Video available at: <https://fluff.bris.ac.uk/fluff/u3/ficmc/YtxgGUtg2kWq4W782EZAXQuGj/
The tiny hairs found on plant roots play a pivotal role in helping reduce soil erosion, a new study has found. The research, led by the University of Bristol and published in Communications Biology, provides compelling evidence that when root hairs interact with the surrounding soil they reduce soil erosion and increase soil cohesion by binding soil particles.
Soil erosion can have a devastating impact across the globe and a serious threat for modern agriculture. The increased demand for agriculture has led to forests and natural grasslands being converted to farm fields and pastures.
However, many of the plants grown, such as coffee, cotton and palm oil, can significantly increase soil erosion beyond the soil’s ability to maintain and renovate. It can also lead to increased pollution and sedimentation in streams and rivers or, because these areas are often less able to hold onto water, can worsen flooding. This problem is particularly urgent considering the ever-expanding human population and climate change.
Researchers from the Universities of Bristol and Exeter have revealed the crucial function the microscopic roots hairs play in binding and reinforcing soil.

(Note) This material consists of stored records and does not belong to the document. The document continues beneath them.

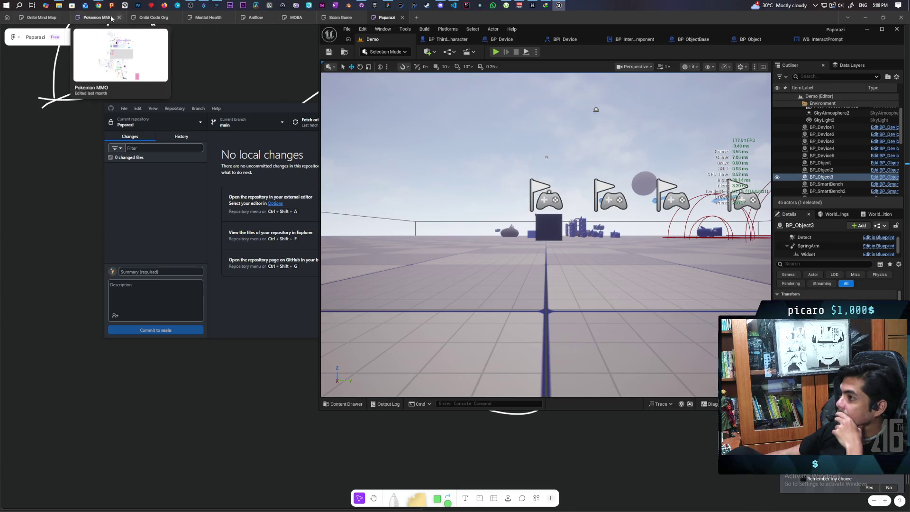
mouse_move(102, 8)
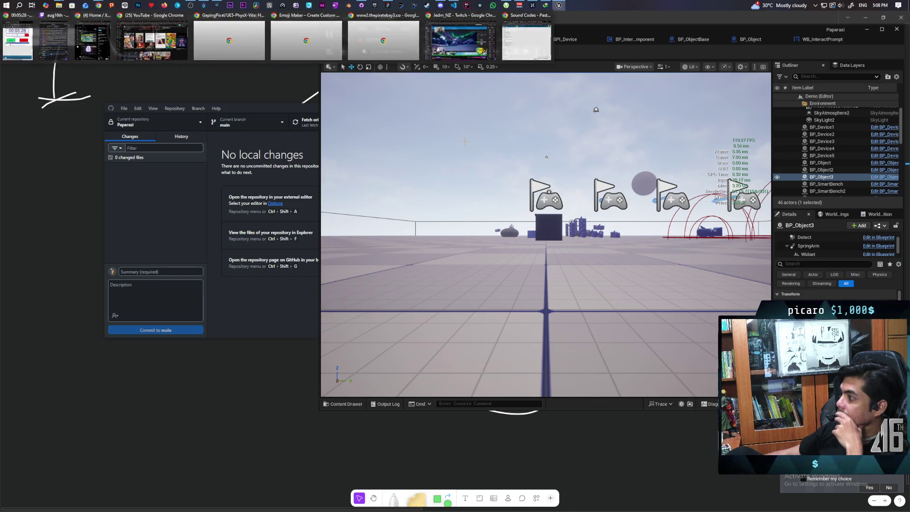
key("f")
mouse_move(586, 167)
left_mouse_down()
mouse_move(583, 180)
mouse_move(544, 161)
mouse_move(602, 206)
left_mouse_up()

While the larger-scale root properties such as diameter, length and surface area have been extensively studied to understand their role in preventing soil erosion, the effect that micro-scale properties, such as root hairs, has is less well documented.
The research team looked at how wild plants Arabidopsis thaliana, which produced root hairs, compared with an almost identical Arabidopsis with the same root hair structure in reducing soil erosion.
They found that, when planted in sufficient density, plants with root hairs reduced soil loss almost completely – while otherwise identical plants without hairs could not stem the flow of erosion.
Three methods were used to explore the soil retention benefits of root hairs. First, the samples were placed in a sterile gel, in a petri dish, and then subjected to increasing centrifugal force. The study found that the hairless seedlings were easier to remove from the gel compared to seedlings abundant with root hairs.
Second, the study found that root hairs were also shown to stabilise the plant in the soil, as they increased the force needed to uproot the plant.
Third, in the experimental landscapes laboratory at Exeter, root hairs reduced water erosion to almost zero.
Professor Claire Grierson, one of the study’s lead authors from Bristol’s School of Biological Sciences explained: “These findings could be the key in helping to tackle soil erosion. There are three possible ways root hairs could enhance soil, either the soil might bind directly to root hair surfaces, root hairs might release material that reinforces soil, or root hairs might release material that is processed by microbes into something that can reinforce soil.
“We hope our knowledge about the properties of plants that minimise soil erosion will allow the creation and selection of best-suited agricultural plants.”
Professor Quine, an expert in Earth System Science at the University of Exeter, added: “This exciting, truly interdisciplinary project across biology, maths, engineering and environmental science has given us invaluable new insights into the influence of microscopic root structures on the macroscopic behavior of soils.
“I was amazed at the difference that root density made in reducing soil erosion to almost zero, when root density was high, whereas soil loss was still significant when roots at the same density had no hairs.
“We are excited to explore how the hairs exert this extraordinary influence.”
The team are now working to distinguish between these hypotheses and identify the molecules involved.
This research was an interdisciplinary collaboration led by Professor Claire Grierson at Bristol, environmental scientist Professor Tim Quine at the University of Exeter, and Professor Tannie Liverpool and Dr Isaac Chenchiah of the School of Mathematics at Bristol.
The research was supported by a Leverhulme Trust project grant, two BBSRC SWBio PhD studentships and an EPSRC-funded Bristol Centre for Complexity Sciences PhD studentship.